### TEXT BLOCK
---
Tear-apart: A $265,000 meal kit delivery article
This article made a meal-kit company $265,000!
This is an episode of Tear-Apart, a format in which I dissect over-performing pages and sites.
Today, I’m showing you how a single article gets:
- 50,000 monthly visitors
- 1,110 backlinks
- 1,900 top 10 keywords
- A traffic value of $265,000 (AHREFS)
It’s a comparison of meal kit delivery services on self.com: https://www.self.com/story/the-12-best-meal-kit-delivery-services-for-easy-pre-prepped-dinners-and-smoothies!
Self is a site around health and beauty - a very competitive vertical.
Discover new workout ideas, healthy-eating recipes, makeup looks, skin-care advice, the best beauty products and tips, trends, and more from SELF.
It’s part of the Condé Nast conglomerate. Avid readers will remember the interview with Paul Shapiro who joined Condé Nast as head of technical SEO.
According to AHREFS, the article went live in early October 2016 but its publish date on the page says May 19, 2020 (see below).

It’s a common tactic to update the publish date whenever you make a change. Google doesn’t like it but can’t tell the difference, so it works and signals freshness. In fact, when you go to the page today, you’ll see that it continuously updates the date about a month back.
From the URL, you can also see that self.com updates the article with additions to the list of meal kit services. The page and title list “17 best…” whereas the URL says “12 best…”. It's an important point to keep in mind when building skyscraper articles to keep updating them.
The article ranks for 335 #1 keywords (as of 6/15). Look at those juicy queries:

You quickly understand why the site value is so high with CPCs of $7. Some of the SERPs the sites rank in are a bit disheartening, though. See Google’s new Discovery ads with a thumbnail, for example (top ad in the screenshot below), which looks like an organic result.

Or the knowledge carousel that shows a selection of meal kit services in the SERPs.

Or the ad carousel with pricing data…

Apart from that, the article performs really well and is a best practice to showcase the power of topics > keywords because it ranks for so many variations and related keywords.
Social-wise, it got good engagement on Facebook with 440 likes, 710 shares, and 615 comments.

That’s nothing compared to other articles with almost 100,000 social signals but given the topic of the article, it feels about right.
In terms of backlinks, the article got a nice reference from Merriam Webster in the “recent examples from the web” section (see below).

I don’t think the link was bought but it’s interesting to think about how Merriam Webster selects the links that appear there. They also got some good links from Capital One, Ark Invest, cleveland.com, and other food sites like Myrecipes.
It probably also helps to have mainly keyword-rich anchor text links.

I think though that these links are “natural”. Maybe self.com did some outreach, but I see the reason in the high quality of the content.
What makes this content high-quality:
- no fluff, straight to the point: why should you go with this meal prep service
- provides availability during COVID -> the article provides relevance in perspective of current events
- updated publish date
- cost of the services
I also discovered a nebulous subdomain: nutritiondata.self.com with 3M backlinks…

It looks like this calculator was once living on another site and has been migrated to a subdomain. The traffic is declining - probably because the subdomain hasn’t been updated in ages - but the backlinks should help quite a bit with the site’s rankings!

There is another article I would probably consolidate with this one (https://www.self.com/gallery/10-healthy-meal-delivery-services) because it targets the same user intent. They don’t have exact match duplicate content but the same list of services and the second article ranks much worse than the main article of this tear-apart.
To close this out, I think the links and the high-quality content together make this piece rank so well. You can also write so much when comparing meal kit delivery services, so to me, it comes down to good backlinks, covering the criteria users have in mind when evaluating a meal kit services, and providing the most value compared to all other articles out there.
---
### DATA
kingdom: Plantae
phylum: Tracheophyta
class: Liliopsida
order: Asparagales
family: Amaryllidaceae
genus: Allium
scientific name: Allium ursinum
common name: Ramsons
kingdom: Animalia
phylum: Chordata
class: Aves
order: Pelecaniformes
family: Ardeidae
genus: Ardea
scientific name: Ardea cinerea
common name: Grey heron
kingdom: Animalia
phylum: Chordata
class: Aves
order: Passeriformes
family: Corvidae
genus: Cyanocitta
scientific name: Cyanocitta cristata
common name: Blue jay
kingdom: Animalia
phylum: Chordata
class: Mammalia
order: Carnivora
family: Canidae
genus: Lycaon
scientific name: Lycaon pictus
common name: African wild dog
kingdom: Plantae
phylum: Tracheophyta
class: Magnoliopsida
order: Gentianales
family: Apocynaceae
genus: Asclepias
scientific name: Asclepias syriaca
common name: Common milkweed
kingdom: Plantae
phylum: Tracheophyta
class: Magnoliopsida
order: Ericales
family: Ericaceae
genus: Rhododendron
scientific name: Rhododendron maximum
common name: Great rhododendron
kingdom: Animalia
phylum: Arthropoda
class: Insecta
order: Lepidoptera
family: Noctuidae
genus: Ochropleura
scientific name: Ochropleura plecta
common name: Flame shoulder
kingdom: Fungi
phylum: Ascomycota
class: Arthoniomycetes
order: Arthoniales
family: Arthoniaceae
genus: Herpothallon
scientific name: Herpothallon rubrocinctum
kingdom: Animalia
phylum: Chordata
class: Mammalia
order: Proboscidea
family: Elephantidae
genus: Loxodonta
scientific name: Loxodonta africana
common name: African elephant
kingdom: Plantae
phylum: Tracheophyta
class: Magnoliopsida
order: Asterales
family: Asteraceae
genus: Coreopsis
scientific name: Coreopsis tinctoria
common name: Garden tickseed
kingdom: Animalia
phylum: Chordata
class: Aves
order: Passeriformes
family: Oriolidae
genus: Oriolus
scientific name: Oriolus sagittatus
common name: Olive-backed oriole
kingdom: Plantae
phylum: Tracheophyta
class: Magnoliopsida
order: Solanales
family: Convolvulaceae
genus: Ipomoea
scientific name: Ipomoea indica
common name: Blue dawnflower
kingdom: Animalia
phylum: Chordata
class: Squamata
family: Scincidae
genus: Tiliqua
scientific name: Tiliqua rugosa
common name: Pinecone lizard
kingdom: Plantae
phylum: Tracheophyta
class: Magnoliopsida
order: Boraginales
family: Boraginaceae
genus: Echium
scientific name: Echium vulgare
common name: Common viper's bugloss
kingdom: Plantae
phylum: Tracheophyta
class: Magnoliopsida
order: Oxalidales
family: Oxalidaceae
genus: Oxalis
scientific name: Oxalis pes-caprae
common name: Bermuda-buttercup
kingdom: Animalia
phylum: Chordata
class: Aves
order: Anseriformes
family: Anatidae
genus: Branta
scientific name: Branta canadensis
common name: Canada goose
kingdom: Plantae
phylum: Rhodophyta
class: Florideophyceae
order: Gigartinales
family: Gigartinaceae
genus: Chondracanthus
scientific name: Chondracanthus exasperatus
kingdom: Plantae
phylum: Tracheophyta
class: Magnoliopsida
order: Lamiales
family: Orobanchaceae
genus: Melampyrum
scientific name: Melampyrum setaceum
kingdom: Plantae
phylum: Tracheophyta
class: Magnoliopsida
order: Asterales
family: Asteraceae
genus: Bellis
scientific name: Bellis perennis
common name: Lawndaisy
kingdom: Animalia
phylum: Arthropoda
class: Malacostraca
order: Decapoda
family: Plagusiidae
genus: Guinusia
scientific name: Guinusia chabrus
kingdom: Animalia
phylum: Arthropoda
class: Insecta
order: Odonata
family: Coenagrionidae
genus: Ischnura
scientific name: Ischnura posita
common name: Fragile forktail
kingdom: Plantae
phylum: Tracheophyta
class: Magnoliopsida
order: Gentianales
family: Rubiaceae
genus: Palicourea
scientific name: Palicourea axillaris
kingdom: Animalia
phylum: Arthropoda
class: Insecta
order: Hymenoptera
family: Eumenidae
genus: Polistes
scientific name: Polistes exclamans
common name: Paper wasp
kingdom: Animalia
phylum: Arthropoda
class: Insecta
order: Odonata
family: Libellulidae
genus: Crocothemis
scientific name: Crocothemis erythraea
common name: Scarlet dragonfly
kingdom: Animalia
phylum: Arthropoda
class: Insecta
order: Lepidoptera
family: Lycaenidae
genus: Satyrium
---
### WHAT THE EXERCISE ASKS
Answer these questions from the meal kit tear-apart:
(a) How many backlinks does the article get, as listed at the start?
(b) How many Facebook shares did the article receive?
(c) What subdomain does the author discover?
The rows bear no relation to the meal kit tear-apart.

### SOLUTION TO THE EXERCISE
(a) 1,110
(b) 710
(c) nutritiondata.self.com